(Exercise directions):
Nothing beyond the line containing "G04 Gerber Fmt" is to be printed; print exactly each line from the start of the records below through that line, leaving out pictures.

(Records supplied):
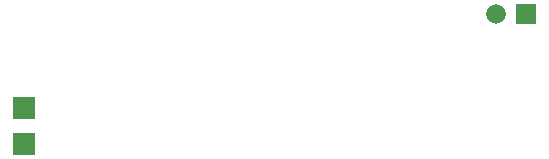
<source format=gbr>
%TF.GenerationSoftware,KiCad,Pcbnew,(5.1.5-0-10_14)*%
%TF.CreationDate,2021-01-27T12:26:26-07:00*%
%TF.ProjectId,FieldSensorYSO,4669656c-6453-4656-9e73-6f7259534f2e,2*%
%TF.SameCoordinates,Original*%
%TF.FileFunction,Soldermask,Top*%
%TF.FilePolarity,Negative*%
%FSLAX46Y46*%
G04 Gerber Fmt 4.6, Leading zero omitted, Abs format (unit mm)*
G04 Created by KiCad (PCBNEW (5.1.5-0-10_14)) date 2021-01-27 12:26:26*
%MOMM*%
%LPD*%
G04 APERTURE LIST*
%ADD10R,1.924000X1.924000*%
%ADD11C,1.670000*%
%ADD12R,1.670000X1.670000*%
G04 APERTURE END LIST*
D10*
%TO.C,Y1*%
X94500000Y-110500000D03*
X94500000Y-113500000D03*
%TD*%
D11*
%TO.C,J2*%
X134460000Y-102500000D03*
D12*
X137000000Y-102500000D03*
%TD*%
M02*

</source>
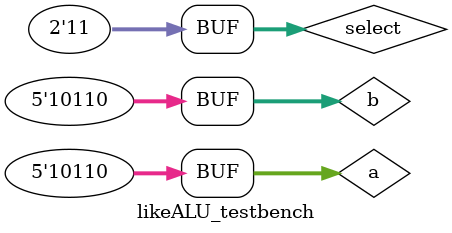
<source format=v>
`define DELAY 20
module likeALU_testbench(); 
reg [4:0]a,b; 
reg [1:0]select;
wire [4:0]sum; 

likeALU x(sum,a,b,select);

initial begin
select[0] = 1'b0; select[1] = 1'b0; a[0]= 1'b1; a[1]= 1'b1; a[2]= 1'b1; a[3]= 1'b1; a[4]= 1'b1;
												b[0]= 1'b1; b[1]= 1'b0; b[2]= 1'b0; b[3]= 1'b0; b[4]= 1'b1;
#`DELAY;
select[0] = 1'b1; select[1] = 1'b0; a[0]= 1'b1; a[1]= 1'b1; a[2]= 1'b0; a[3]= 1'b0; a[4]= 1'b0;
												b[0]= 1'b1; b[1]= 1'b0; b[2]= 1'b0; b[3]= 1'b0; b[4]= 1'b0;
#`DELAY;
select[0] = 1'b0; select[1] = 1'b1; a[0]= 1'b1; a[1]= 1'b0; a[2]= 1'b1; a[3]= 1'b0; a[4]= 1'b1;
												b[0]= 1'b0; b[1]= 1'b1; b[2]= 1'b0; b[3]= 1'b1; b[4]= 1'b0;
#`DELAY;
select[0] = 1'b1; select[1] = 1'b1; a[0]= 1'b0; a[1]= 1'b1; a[2]= 1'b1; a[3]= 1'b0; a[4]= 1'b1;
												b[0]= 1'b0; b[1]= 1'b1; b[2]= 1'b1; b[3]= 1'b0; b[4]= 1'b1;
#`DELAY;
end
 
 
initial
begin
$monitor("time = %2d, select=%b,  a=%b, b=%b, sum=%b", $time, select,a,b,sum);
end
 
endmodule
</source>
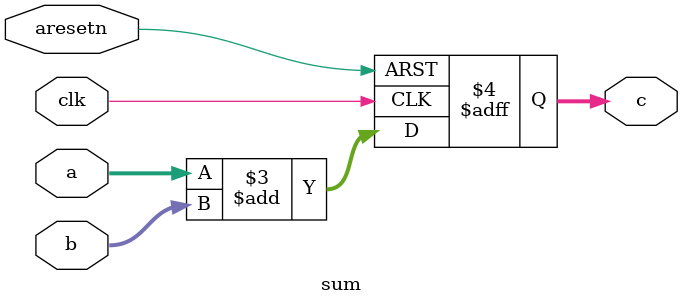
<source format=sv>
module sum (
    input  logic       clk,
    input  logic       aresetn,
    input  logic [7:0] a,
    input  logic [7:0] b,
    output logic [7:0] c
);

    always_ff @( posedge clk or negedge aresetn ) begin
        if(!aresetn) c <= 'b0;
        else c <= a + b;
    end

endmodule
</source>
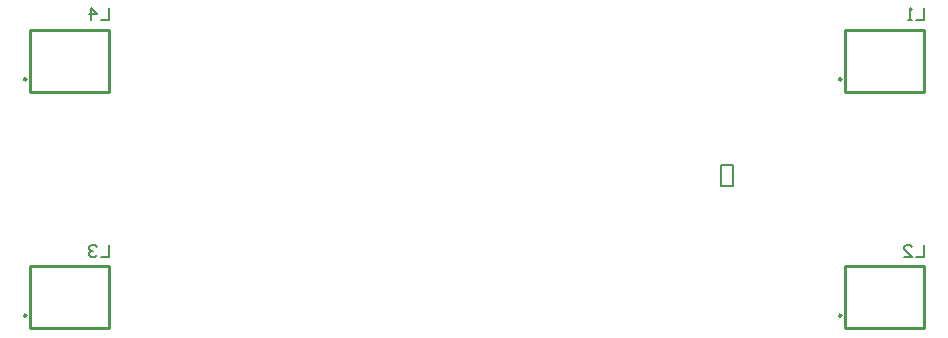
<source format=gbo>
G04 Layer_Color=13813960*
%FSLAX24Y24*%
%MOIN*%
G70*
G01*
G75*
%ADD17C,0.0059*%
%ADD34C,0.0079*%
%ADD37C,0.0100*%
D17*
X15110Y35194D02*
Y34800D01*
X14848D01*
X14520D02*
Y35194D01*
X14716Y34997D01*
X14454D01*
X15110Y27314D02*
Y26920D01*
X14848D01*
X14716Y27248D02*
X14651Y27314D01*
X14520D01*
X14454Y27248D01*
Y27182D01*
X14520Y27117D01*
X14585D01*
X14520D01*
X14454Y27051D01*
Y26986D01*
X14520Y26920D01*
X14651D01*
X14716Y26986D01*
X42270Y27314D02*
Y26920D01*
X42008D01*
X41614D02*
X41876D01*
X41614Y27182D01*
Y27248D01*
X41680Y27314D01*
X41811D01*
X41876Y27248D01*
X42270Y35194D02*
Y34800D01*
X42008D01*
X41876D02*
X41745D01*
X41811D01*
Y35194D01*
X41876Y35128D01*
D34*
X35528Y29976D02*
X35928D01*
X35528Y29276D02*
Y29976D01*
X35928Y29276D02*
Y29976D01*
X35528Y29276D02*
X35928D01*
D37*
X12362Y32835D02*
G03*
X12362Y32835I-39J0D01*
G01*
Y24961D02*
G03*
X12362Y24961I-39J0D01*
G01*
X39528D02*
G03*
X39528Y24961I-39J0D01*
G01*
Y32835D02*
G03*
X39528Y32835I-39J0D01*
G01*
X15118Y32559D02*
Y34488D01*
X12480Y32559D02*
Y34488D01*
X15118D01*
X12480Y32402D02*
X15118D01*
X12480D02*
Y32559D01*
X15118Y32402D02*
Y32559D01*
Y24685D02*
Y26614D01*
X12480Y24685D02*
Y26614D01*
X15118D01*
X12480Y24528D02*
X15118D01*
X12480D02*
Y24685D01*
X15118Y24528D02*
Y24685D01*
X42283D02*
Y26614D01*
X39646Y24685D02*
Y26614D01*
X42283D01*
X39646Y24528D02*
X42283D01*
X39646D02*
Y24685D01*
X42283Y24528D02*
Y24685D01*
Y32559D02*
Y34488D01*
X39646Y32559D02*
Y34488D01*
X42283D01*
X39646Y32402D02*
X42283D01*
X39646D02*
Y32559D01*
X42283Y32402D02*
Y32559D01*
M02*

</source>
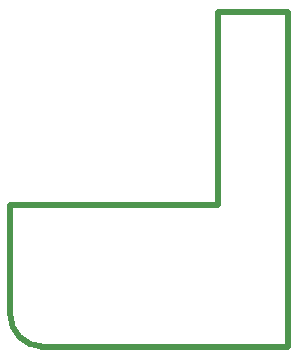
<source format=gbr>
G04 start of page 4 for group 6 idx 6 *
G04 Title: (unknown), outline *
G04 Creator: pcb 4.2.0 *
G04 CreationDate: Thu Feb 13 16:47:07 2020 UTC *
G04 For: blinken *
G04 Format: Gerber/RS-274X *
G04 PCB-Dimensions (mm): 65.00 56.00 *
G04 PCB-Coordinate-Origin: lower left *
%MOMM*%
%FSLAX43Y43*%
%LNOUTLINE*%
%ADD27C,0.500*%
G54D27*X23950Y55750D02*Y27400D01*
X18050Y55750D02*Y39400D01*
Y55750D02*X23950D01*
X450Y39400D02*X18050D01*
X450D02*Y30150D01*
X3050Y27400D02*X23900D01*
X450Y30150D02*G75*G03X3200Y27400I2750J0D01*G01*
M02*

</source>
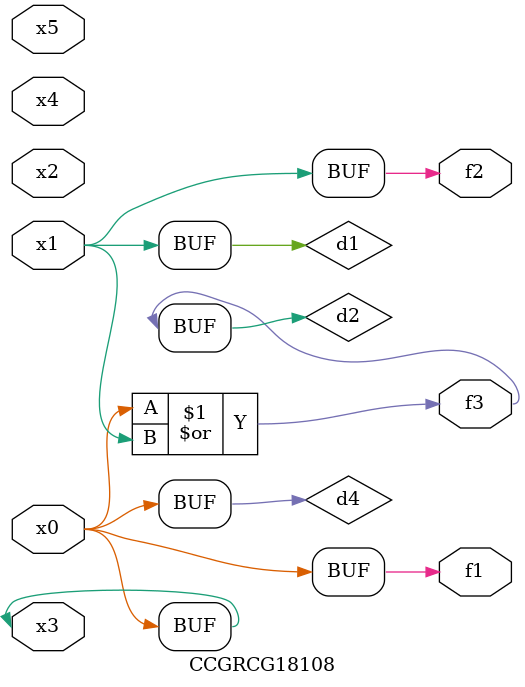
<source format=v>
module CCGRCG18108(
	input x0, x1, x2, x3, x4, x5,
	output f1, f2, f3
);

	wire d1, d2, d3, d4;

	and (d1, x1);
	or (d2, x0, x1);
	nand (d3, x0, x5);
	buf (d4, x0, x3);
	assign f1 = d4;
	assign f2 = d1;
	assign f3 = d2;
endmodule

</source>
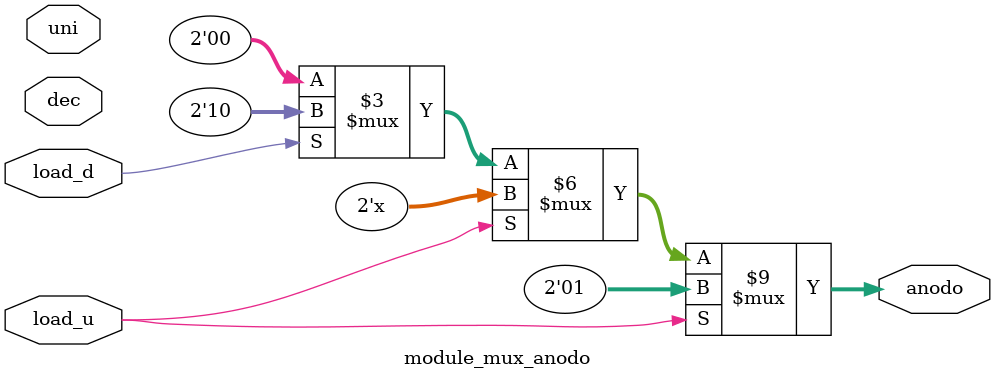
<source format=sv>
module module_mux_anodo(
    input logic [3:0] uni,
    input logic [3:0] dec,
    input logic load_u,
    input logic load_d,
    output logic [1:0] anodo
);
always_comb begin
    if (load_u) begin
        anodo = 2'b01; // Selecciona el dígito de las unidades
    end
    else if (load_d) begin
        anodo = 2'b10; // Selecciona el dígito de las decenas
    end 
    else begin
        anodo = 2'b00; // Ningún dígito seleccionado
    end
end
endmodule
</source>
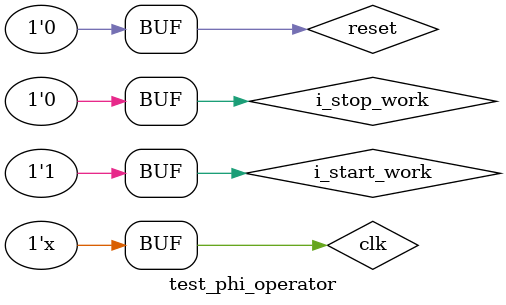
<source format=v>
`timescale 1ns / 1ps


module test_phi_operator;

	// Inputs
	reg clk;
	reg reset;
	reg i_start_work;
	reg i_stop_work;
	reg i_data_valid;
	reg [31:0] i_data;

	// Outputs
	wire o_data_valid;
	wire [33:0] o_data;
	
	reg [39:0] count;

	// Instantiate the Unit Under Test (UUT)
	phi_operator #(
		.SYNC_DATA_WIDTH(16)
	)uut(
		.clk(clk), 
		.reset(reset), 
		.i_start_work(i_start_work),
		.i_stop_work(i_stop_work),
		.i_data_valid(i_data_valid), 
		.i_data(i_data), 
		.o_data_valid(o_data_valid), 
		.o_data(o_data)
	);

	initial begin
		// Initialize Inputs
		clk = 0;
		reset = 0;
		i_start_work = 0;
		i_stop_work = 0;
		i_data_valid = 0;
		i_data = 0;

		// Wait 100 ns for global reset to finish
		#10;
		reset = 1;
		#10;
		reset = 0;
		#10;
		i_start_work =1;
		#10;
        
		// Add stimulus here

	end
	
	always
		#5 clk = ~clk;
	
	always @(posedge clk or posedge reset) begin
		if(reset == 1'b1) begin
			count <= 40'd0;
		end
		else begin
			count <= count + 1'd1;
		end
	end
	
	always @(posedge clk or posedge reset) begin
		if(reset == 1'b1) begin
			i_data_valid	<= 1'b0;
			i_data			<= 32'd0;
		end
		else if(count[2:0] == 3'd7) begin
			i_data_valid	<= 1'b1;
			i_data			<= count[34:3];
		end
		else begin
			i_data_valid	<= 1'b0;
			i_data			<= i_data;
		end
	end
	
	
	
      
endmodule

</source>
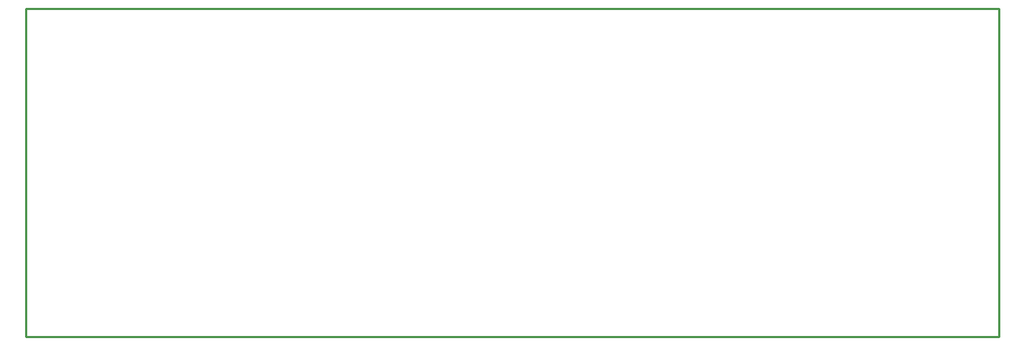
<source format=gm1>
G04*
G04 #@! TF.GenerationSoftware,Altium Limited,Altium Designer,21.9.2 (33)*
G04*
G04 Layer_Color=16711935*
%FSLAX25Y25*%
%MOIN*%
G70*
G04*
G04 #@! TF.SameCoordinates,D22C8EEC-9F66-4CA6-A23B-34AD4F9630FA*
G04*
G04*
G04 #@! TF.FilePolarity,Positive*
G04*
G01*
G75*
%ADD12C,0.01000*%
D12*
X-12000Y-139000D02*
Y13500D01*
X440500Y-139000D02*
Y13500D01*
X-12000Y13500D02*
X440500Y13500D01*
X-12000Y-139000D02*
X440500Y-139000D01*
M02*

</source>
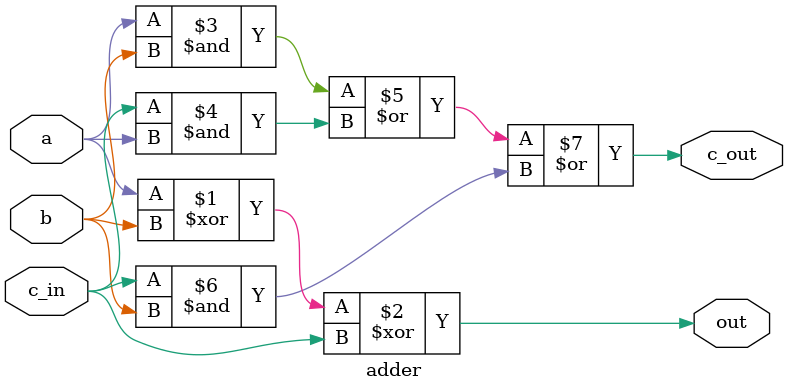
<source format=sv>
module adder(input logic a,b, c_in,
					output logic out,c_out);
					


	assign out = a ^ b ^ c_in;
	assign c_out = (a & b) | (c_in & a) | (c_in & b);

endmodule
</source>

(Response to the exercise):
<source format=gbr>
%TF.GenerationSoftware,KiCad,Pcbnew,(5.1.5-0-10_14)*%
%TF.CreationDate,2021-01-27T12:26:26-07:00*%
%TF.ProjectId,FieldSensorYSO,4669656c-6453-4656-9e73-6f7259534f2e,2*%
%TF.SameCoordinates,Original*%
%TF.FileFunction,Soldermask,Top*%
%TF.FilePolarity,Negative*%
%FSLAX46Y46*%
G04 Gerber Fmt 4.6, Leading zero omitted, Abs format (unit mm)*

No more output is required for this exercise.